Reportage A. Brulez/D. Jouillat
Un touche à tout, coureur, pilote d’avion ou photographe
"Ce qui m’a séduit chez Petit-Breton, raconte encore David Guénel, c’est sa trajectoire, incroyable, mais aussi sa personnalité."
"C’était un touche à tout. Il avait décroché un brevet de pilote. A l’époque, c’était exceptionnel. Il avait son propre avion.

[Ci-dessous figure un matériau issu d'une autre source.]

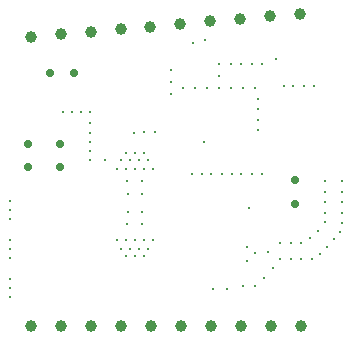
<source format=gbr>
%TF.GenerationSoftware,KiCad,Pcbnew,9.0.2*%
%TF.CreationDate,2025-06-04T19:52:51+07:00*%
%TF.ProjectId,Power Delivery Management_3.3V,506f7765-7220-4446-956c-697665727920,rev?*%
%TF.SameCoordinates,Original*%
%TF.FileFunction,Plated,1,4,PTH,Drill*%
%TF.FilePolarity,Positive*%
%FSLAX46Y46*%
G04 Gerber Fmt 4.6, Leading zero omitted, Abs format (unit mm)*
G04 Created by KiCad (PCBNEW 9.0.2) date 2025-06-04 19:52:51*
%MOMM*%
%LPD*%
G01*
G04 APERTURE LIST*
%TA.AperFunction,ViaDrill*%
%ADD10C,0.300000*%
%TD*%
%TA.AperFunction,ComponentDrill*%
%ADD11C,0.700000*%
%TD*%
%TA.AperFunction,ComponentDrill*%
%ADD12C,1.000000*%
%TD*%
G04 APERTURE END LIST*
D10*
X45339000Y-57785000D03*
X45339000Y-58547000D03*
X45339000Y-59309000D03*
X45339000Y-61087000D03*
X45339000Y-61849000D03*
X45339000Y-62611000D03*
X45339000Y-64389000D03*
X45339000Y-65151000D03*
X45339000Y-65913000D03*
X49784000Y-50292000D03*
X50546000Y-50292000D03*
X51308000Y-50292000D03*
X52070000Y-50292000D03*
X52070000Y-51181000D03*
X52070000Y-52070000D03*
X52070000Y-52832000D03*
X52070000Y-53594000D03*
X52070000Y-54356000D03*
X53340000Y-54356000D03*
X54356000Y-55118000D03*
X54356000Y-61087000D03*
X54737000Y-54356000D03*
X54737000Y-61849000D03*
X55118000Y-53721000D03*
X55118000Y-55118000D03*
X55118000Y-61087000D03*
X55118000Y-62484000D03*
X55253894Y-59782224D03*
X55258917Y-56126070D03*
X55283483Y-57221194D03*
X55283483Y-58771194D03*
X55499000Y-54356000D03*
X55499000Y-61849000D03*
X55826929Y-52029853D03*
X55880000Y-53721000D03*
X55880000Y-55118000D03*
X55880000Y-61087000D03*
X55880000Y-62484000D03*
X56261000Y-54356000D03*
X56261000Y-61849000D03*
X56488483Y-57221194D03*
X56488483Y-58771194D03*
X56495083Y-59764365D03*
X56497129Y-56143929D03*
X56642000Y-53721000D03*
X56642000Y-55118000D03*
X56642000Y-61087000D03*
X56642000Y-62484000D03*
X56682342Y-52019160D03*
X57023000Y-54356000D03*
X57023000Y-61849000D03*
X57404000Y-55118000D03*
X57404000Y-61087000D03*
X57580527Y-52008468D03*
X58928000Y-46736000D03*
X58928000Y-47752000D03*
X58928000Y-48768000D03*
X59944000Y-48260000D03*
X60706000Y-55499000D03*
X60858400Y-44450000D03*
X60960000Y-48260000D03*
X61595000Y-55499000D03*
X61722000Y-52832000D03*
X61874400Y-44196000D03*
X61976000Y-48260000D03*
X62357000Y-55499000D03*
X62484000Y-65278000D03*
X62992000Y-46228000D03*
X62992000Y-47244000D03*
X62992000Y-48260000D03*
X63246000Y-55499000D03*
X63692429Y-65247673D03*
X64008000Y-46228000D03*
X64008000Y-48260000D03*
X64135000Y-55499000D03*
X64897000Y-46228000D03*
X64897000Y-55499000D03*
X65024000Y-48260000D03*
X65024000Y-65024000D03*
X65405000Y-61722000D03*
X65405000Y-62865000D03*
X65532000Y-58420000D03*
X65786000Y-46228000D03*
X65786000Y-55499000D03*
X66040000Y-48260000D03*
X66040000Y-62230000D03*
X66040000Y-65024000D03*
X66294000Y-49149000D03*
X66294000Y-50038000D03*
X66294000Y-50927000D03*
X66294000Y-51816000D03*
X66675000Y-46228000D03*
X66675000Y-55499000D03*
X66853624Y-64348143D03*
X67182000Y-62103000D03*
X67564000Y-63500000D03*
X67818000Y-45821600D03*
X68199000Y-61341000D03*
X68199000Y-62738000D03*
X68529200Y-48107600D03*
X69088000Y-61341000D03*
X69088000Y-62738000D03*
X69291200Y-48107600D03*
X69977000Y-61341000D03*
X69977000Y-62730000D03*
X70180200Y-48107600D03*
X70739000Y-60960000D03*
X70866000Y-62738000D03*
X71069200Y-48107600D03*
X71374000Y-60325000D03*
X71534522Y-62273205D03*
X71988327Y-59619043D03*
X72009000Y-56134000D03*
X72009000Y-57023000D03*
X72009000Y-57912000D03*
X72009000Y-58801000D03*
X72126835Y-61680891D03*
X72719149Y-61061345D03*
X73263805Y-60462223D03*
X73398000Y-59690000D03*
X73406000Y-56134000D03*
X73406000Y-57912000D03*
X73406000Y-58801000D03*
X73414000Y-57023000D03*
D11*
%TO.C,3.3*%
X46863000Y-52959000D03*
X46863000Y-54959000D03*
%TO.C,GND1*%
X48749200Y-46990000D03*
%TO.C,+12*%
X49530000Y-52975000D03*
X49530000Y-54975000D03*
%TO.C,GND1*%
X50749200Y-46990000D03*
%TO.C,SENS1*%
X69469000Y-56039000D03*
X69469000Y-58039000D03*
D12*
%TO.C,J4*%
X47090827Y-43944567D03*
%TO.C,J3*%
X47090827Y-68404360D03*
%TO.C,J4*%
X49621163Y-43723191D03*
%TO.C,J3*%
X49630827Y-68404360D03*
%TO.C,J4*%
X52151496Y-43501816D03*
%TO.C,J3*%
X52170827Y-68404360D03*
%TO.C,J4*%
X54681831Y-43280440D03*
%TO.C,J3*%
X54710827Y-68404360D03*
%TO.C,J4*%
X57212165Y-43059065D03*
%TO.C,J3*%
X57250827Y-68404360D03*
%TO.C,J4*%
X59742500Y-42837689D03*
%TO.C,J3*%
X59790827Y-68404360D03*
%TO.C,J4*%
X62272834Y-42616313D03*
%TO.C,J3*%
X62330827Y-68404360D03*
%TO.C,J4*%
X64803169Y-42394938D03*
%TO.C,J3*%
X64870827Y-68404360D03*
%TO.C,J4*%
X67333503Y-42173562D03*
%TO.C,J3*%
X67410827Y-68404360D03*
%TO.C,J4*%
X69863838Y-41952187D03*
%TO.C,J3*%
X69950827Y-68404360D03*
M02*

</source>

Il parlait espagnol, anglais, baragouinait l’italien. Il était aussi photographe, il avait investi dans un appareil avec l'argent de ses premières courses. C’était un passionné de nouvelles technologies. Il faisait tout à fond."
Il avait également monté son propre garage, une franchise Peugeot à Périgueux. Et écrivait encore des chroniques pour un journal qui s’appelait la Vie au grand Air, un hebdomadaire qui parlait essentiellement de sport".
Mort à 35 ans, percuté par un boucher ivre
Mais Lucien Mazan va mourir jeune. A 35 ans, en 1917, à la guerre.
"Il n’était pas au front, souligne David Guénel, mais mobilisé comme chauffeur, dans la logistique. Et il est mort percuté par un boucher ivre dont la charrette est venue s’encastrer dans sa voiture, près de Troyes.
Lucien Mazan repose à Pénestin dans le Morbihan. Sur sa tombe, il est inscrit "Mort pour la France".
"Petit-Breton, gentleman cycliste", est disponible sur toutes les plateformes de vente en ligne existe en version numérique.